Pois que tenho de tecer um pequeno comentário à última entrevista que a Sra Ministra da Educação deu na TVI... Não que a tenha ouvido ...pois que já não tenho paciência... o discurso não me persuade... e pelos vistos há muitos a quem já cansa.
Vou contar-vos o episódio, que ocorreu em minha casa, decorrente de tal evento televisivo.
Mal começou a entrevista levantei-me do sofá e dirigi-me à cozinha para lides mais aliciantes... ao que o meu filhote mais novo, escandalizado, comentou:"Então vais-te embora? Não ouves a tua Ministra?" Respondi-lhe: Olha, ouve-a tu e se houver novidades interessantes... vais-me contar.
Lá ficou o pequeno atentamente a ouvir a "nossa Ministra"...(arrependo-me de tal sugestão, mas enfim...)
Passado um bom bocado... entra na cozinha a correr e com ar de arregalo diz-me: "Sabes o que é que a Ministra acabou de dizer? Nem vais acreditar... Ela não está boa..." Em tom de conformismo repliquei: Então? Que foi desta vez?
"Disse que se um aluno tirar um 10 num exame o esforço para que isso aconteça é da escola, dos professores... Se um aluno tirar 19, aí o esforço é do explicador e da família!!! Ela não conhece o meu irmão e a minha irmã... Eles tiram 19 e 20 sem explicadores e sem tu os ensinares... Eles aprendem com os professores e a estudarem! Não é mãe? A Ministra não tem razão pois não? Eu também tiro Muito Bom e é só com o que a minha professora ensina e eu a estar com atenção nas aulas."
É triste que um aluno de 11 anos já teça comentários de incredulidade e descrença perante o discurso de alguém cujas palavras e mensagens lhe deveriam merecer respeito pela sua obrigatória legitimidade.
É lamentável o "ataque virulento que este Ministério da Educação lançou sobre o estatuto e o saber dos seus professores, e mais grave, sobre o estatuto e o lugar do saber em Portugal."
Teresa, Teresa. O que é que se pode dizer mais da equipa que está à frente do Ministério da Educação, e que não parece mais do que ser constituída por auditores de uma empresa sobre a qual pouco sabem, cujos trabalhadores não respeitam ou apreciam, e que procuram a contenção de custos através do emprego de mão-de-obra qualificada barata, de produção em massa e indiferentes aos registos ou aos nichos de qualidade?

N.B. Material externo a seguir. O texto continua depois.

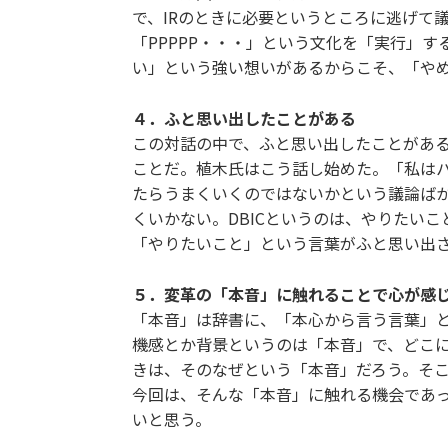
で、IRのときに必要というところに逃げて
「PPPPP・・・」という文化を「実行」
い」という強い想いがあるからこそ、「や
４．ふと思い出したことがある
この対話の中で、ふと思い出したことがある
ことだ。植木氏はこう話し始めた。「私は
たらうまくいくのではないかという議論ば
くいかない。DBICというのは、やりたい
「やりたいこと」という言葉がふと思い出
５．変革の「本音」に触れることで心が感
「本音」は辞書に、「本心から言う言葉」
機感とか背景というのは「本音」で、どこ
きは、そのなぜという「本音」だろう。そ
今回は、そんな「本音」に触れる機会であ
いと思う。
参考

Dificilmente teríamos uma ministra com um discurso sobre educação mais desastroso para o país social, sobretudo porque está convicta, e tem uma horda de comentadores iluminados com ela, de que a verdade está nas suas razões, contra a dos docentes deste país. O que fazer com esse discurso?
Continuarmos a ensinar e no devido momento contribuir com a nossa acção.